Matt Culberson might have won the banner when he answered this question by saying, “Prior to Covid our online giving was about 25% of all giving. Now it’s almost 70%.” That was the highest percentage of an increase we heard about.
Greg Fine stated, “Before COVID our online giving was only about 7-8% of total gifts received. That was due in part to the previous provider of online services. Since COVID our online giving is approximately 30% of our total giving.”
Ken Parker gave this reply, “We were at about 16-20% of our giving coming online pre-Covid. Now about 40% comes in online.”
Randy Shipman said, “Our pre-COVID (2019) online giving was 14% of our budget offerings and 2021 online is 18%, yielding a 4% increase. Our on-campus giving is up 13% compared 2019 to 2021.”
We did hear from a few pastors that felt online giving had not significantly increased but most did see some increase.

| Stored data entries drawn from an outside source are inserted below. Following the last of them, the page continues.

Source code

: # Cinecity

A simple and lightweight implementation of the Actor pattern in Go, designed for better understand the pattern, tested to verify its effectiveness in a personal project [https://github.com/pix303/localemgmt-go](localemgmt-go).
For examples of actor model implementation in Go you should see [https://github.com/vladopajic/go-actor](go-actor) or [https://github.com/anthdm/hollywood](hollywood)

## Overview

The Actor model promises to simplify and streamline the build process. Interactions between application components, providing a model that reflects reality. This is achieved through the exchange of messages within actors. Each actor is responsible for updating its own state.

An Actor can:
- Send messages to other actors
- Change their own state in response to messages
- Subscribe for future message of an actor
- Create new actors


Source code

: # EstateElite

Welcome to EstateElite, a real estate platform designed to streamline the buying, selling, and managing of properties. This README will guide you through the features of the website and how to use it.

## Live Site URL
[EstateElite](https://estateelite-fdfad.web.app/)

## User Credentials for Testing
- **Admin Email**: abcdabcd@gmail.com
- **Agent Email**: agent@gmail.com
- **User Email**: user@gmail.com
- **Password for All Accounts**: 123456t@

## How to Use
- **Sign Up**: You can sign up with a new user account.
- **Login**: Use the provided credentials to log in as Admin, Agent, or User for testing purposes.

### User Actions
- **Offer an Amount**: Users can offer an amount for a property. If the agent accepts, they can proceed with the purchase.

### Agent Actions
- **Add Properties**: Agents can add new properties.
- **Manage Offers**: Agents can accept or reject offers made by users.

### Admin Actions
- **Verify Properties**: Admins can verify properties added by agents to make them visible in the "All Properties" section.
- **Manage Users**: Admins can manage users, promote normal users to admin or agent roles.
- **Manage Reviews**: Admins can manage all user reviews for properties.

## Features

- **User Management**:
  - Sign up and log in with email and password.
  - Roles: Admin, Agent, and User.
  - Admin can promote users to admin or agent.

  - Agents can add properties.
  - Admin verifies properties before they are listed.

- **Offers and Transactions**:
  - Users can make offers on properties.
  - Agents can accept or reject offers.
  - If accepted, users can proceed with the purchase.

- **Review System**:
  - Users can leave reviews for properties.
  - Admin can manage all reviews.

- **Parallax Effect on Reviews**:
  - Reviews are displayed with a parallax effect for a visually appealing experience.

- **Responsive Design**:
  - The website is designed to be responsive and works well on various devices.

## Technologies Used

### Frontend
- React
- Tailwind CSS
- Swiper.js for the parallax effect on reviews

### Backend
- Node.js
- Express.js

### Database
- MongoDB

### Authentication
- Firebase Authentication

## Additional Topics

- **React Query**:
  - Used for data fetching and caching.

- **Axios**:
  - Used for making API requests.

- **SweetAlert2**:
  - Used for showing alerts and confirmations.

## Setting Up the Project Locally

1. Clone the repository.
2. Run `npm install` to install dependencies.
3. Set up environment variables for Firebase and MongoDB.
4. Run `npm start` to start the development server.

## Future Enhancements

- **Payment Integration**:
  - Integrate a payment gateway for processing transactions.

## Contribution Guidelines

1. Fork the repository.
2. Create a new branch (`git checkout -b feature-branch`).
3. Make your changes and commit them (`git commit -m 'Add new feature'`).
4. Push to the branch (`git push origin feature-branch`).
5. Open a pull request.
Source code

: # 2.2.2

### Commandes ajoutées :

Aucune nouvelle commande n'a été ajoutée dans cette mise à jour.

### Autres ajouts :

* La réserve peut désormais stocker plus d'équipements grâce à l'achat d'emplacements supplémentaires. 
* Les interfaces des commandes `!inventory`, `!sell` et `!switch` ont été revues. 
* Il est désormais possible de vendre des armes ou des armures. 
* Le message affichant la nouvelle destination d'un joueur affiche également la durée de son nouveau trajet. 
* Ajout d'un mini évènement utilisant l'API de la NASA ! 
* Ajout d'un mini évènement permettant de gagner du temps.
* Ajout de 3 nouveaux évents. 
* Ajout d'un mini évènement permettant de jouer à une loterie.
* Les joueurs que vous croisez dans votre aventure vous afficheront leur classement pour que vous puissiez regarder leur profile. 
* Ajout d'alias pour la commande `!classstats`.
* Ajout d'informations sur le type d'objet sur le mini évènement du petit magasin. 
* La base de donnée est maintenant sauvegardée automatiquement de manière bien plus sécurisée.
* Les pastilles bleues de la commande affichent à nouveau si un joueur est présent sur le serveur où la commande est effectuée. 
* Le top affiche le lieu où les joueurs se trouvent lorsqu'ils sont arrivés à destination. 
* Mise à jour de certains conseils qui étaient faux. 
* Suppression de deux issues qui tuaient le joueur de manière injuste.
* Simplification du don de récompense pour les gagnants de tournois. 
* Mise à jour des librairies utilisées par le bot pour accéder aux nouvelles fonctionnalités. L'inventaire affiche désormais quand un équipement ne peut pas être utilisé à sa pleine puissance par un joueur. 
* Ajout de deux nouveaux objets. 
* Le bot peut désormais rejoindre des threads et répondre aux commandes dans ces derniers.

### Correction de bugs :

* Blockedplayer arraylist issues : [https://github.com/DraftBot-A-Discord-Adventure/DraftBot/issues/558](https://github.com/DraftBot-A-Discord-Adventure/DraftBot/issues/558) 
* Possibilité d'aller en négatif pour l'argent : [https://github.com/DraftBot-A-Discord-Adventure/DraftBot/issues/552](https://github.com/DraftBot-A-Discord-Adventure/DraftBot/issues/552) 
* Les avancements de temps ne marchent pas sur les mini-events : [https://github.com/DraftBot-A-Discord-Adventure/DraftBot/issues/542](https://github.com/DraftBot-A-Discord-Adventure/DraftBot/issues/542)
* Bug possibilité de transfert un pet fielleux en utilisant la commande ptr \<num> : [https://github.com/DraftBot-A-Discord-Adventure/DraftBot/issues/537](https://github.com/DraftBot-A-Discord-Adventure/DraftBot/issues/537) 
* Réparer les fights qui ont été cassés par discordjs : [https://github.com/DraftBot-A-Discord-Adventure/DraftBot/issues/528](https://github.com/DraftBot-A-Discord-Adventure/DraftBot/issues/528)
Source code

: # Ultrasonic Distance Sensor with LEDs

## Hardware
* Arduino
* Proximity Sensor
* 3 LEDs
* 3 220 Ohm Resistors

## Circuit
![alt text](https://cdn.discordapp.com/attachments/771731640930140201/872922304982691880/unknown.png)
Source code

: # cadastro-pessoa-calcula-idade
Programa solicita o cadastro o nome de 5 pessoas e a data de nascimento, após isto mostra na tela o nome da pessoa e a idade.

Our final question to MBC pastors was this, “What are your thoughts about the offering time for churches moving forward?”
Adam Claxton had an interesting view when he said, “I appreciate the opportunity COVID provided to step back and think about how we handle the offering. Many churches passed plates because that’s what we’ve always done, not necessarily because they thought it was the most biblically faithful approach.”
Matt Culberson agreed saying, “I don’t think it will ever go back to ‘passing the plate.’ Online, text to give, etc. will continue to be the primary platform for giving.”
Greg Fine summed up the views of all the respondents by saying, “For now and the immediate future, I don’t believe we will return to a physical passing of offering plates in worship. We will continue to promote giving using a variety of approaches and making offering plates available for those who utilize an offering envelope to make their gifts.”
While our Missouri Baptist Pastors Speak Up posts are certainly not scientific data, it does give us a window into what is happening across our state. Reading what these men have written about the state of giving in their churches, we might safely deduce that MBC pastors are optimistic about giving and the future of the offering. Thanks, men, for sharing your story and thoughts.